Reaching that goal would require an estimated increase in degrees of more than 4 percent each year.
And with a 10.9 percent unemployment rate in California, there's a big need for adult school programs, advocates stress.
"Under this rubric of choosing kids over parents, that's a false dichotomy," Strawn said. "Children are not going to do better in school if their families have less income, their parents can't improve in the English language or their math, reading and writing skills to help with homework. For all of those reasons, it's a mistake to think that you can cut education for parents without hurting kids."
California is among 25 states across the country that facilitate adult school programs through K-12 school districts, according to CLASP. Twelve states run the programs through post-secondary or community college systems and six administer the adult programs through their labor/workforce systems.
Nonetheless, some school district representatives say they've got few choices.
Alhambra Unified's adult school fell victim to California's budget crisis and shut down in June 2011. The district now offers only degree equivalency courses such as those to obtain a high school diploma or GED are available at the district. The move, which involved the layoff of 29 teachers, saved the district $6 million, officials said.
Administrators in the El Monte Union High School District say they've absorbed many of the students that had formerly attended Alhambra Unified's program. To cope with the additional demand and their own budget issues, that district has started charging registration fees and laid off some employees.
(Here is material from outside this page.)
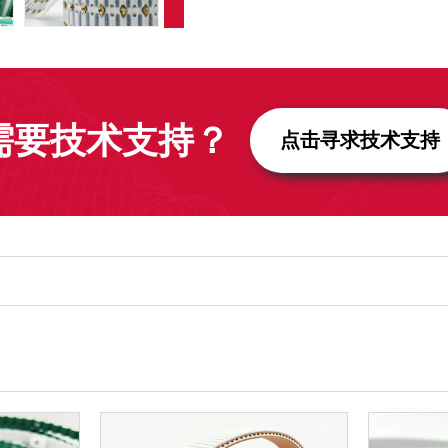
需要技术支持？
点击寻求技术支持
Baldwin Park Unified School District also eliminated adult summer classes, reduced the number of adult classes, and laid off 30 adult school teachers last fall, saving the district $3 million, officials there said.
In contrast, Hacienda La Puente Unified has in recent years slashed summer course offerings, but has been relatively unscathed in the budget crunch.
"I think (our board) gets that you can't in an economic crisis like California is in, take away opportunities to provide adults the chance at education to be retrained. Closures and things like that, how does this help?" said Cyndi Parulan-Colfer, associate superintendent of Hacienda La Puente Unified's adult and continuing education.
El Rancho Unified's board earlier this year voted to eliminate its adult school. It officially shuts down on June 30, officials said.
The decision saved the district roughly $1 million, said Chris Gutierrez-Lohrman, director of student services.
Although the adult school is closing down, the state's decision to allow flexibility in the funding once dedicated to adult education means the district will still receive and spend the funds through its general fund, Gutierrez-Lohrman said.
The district is proposing to partner with the city of Pico Rivera and other institutions such as Rio Hondo College to open a similar program for community members, he said. The proposal, which would cost the district significantly less, goes before the board this week.
"Even though the adult school is closing, we see a need for our community," Gutierrez-Lohrman said.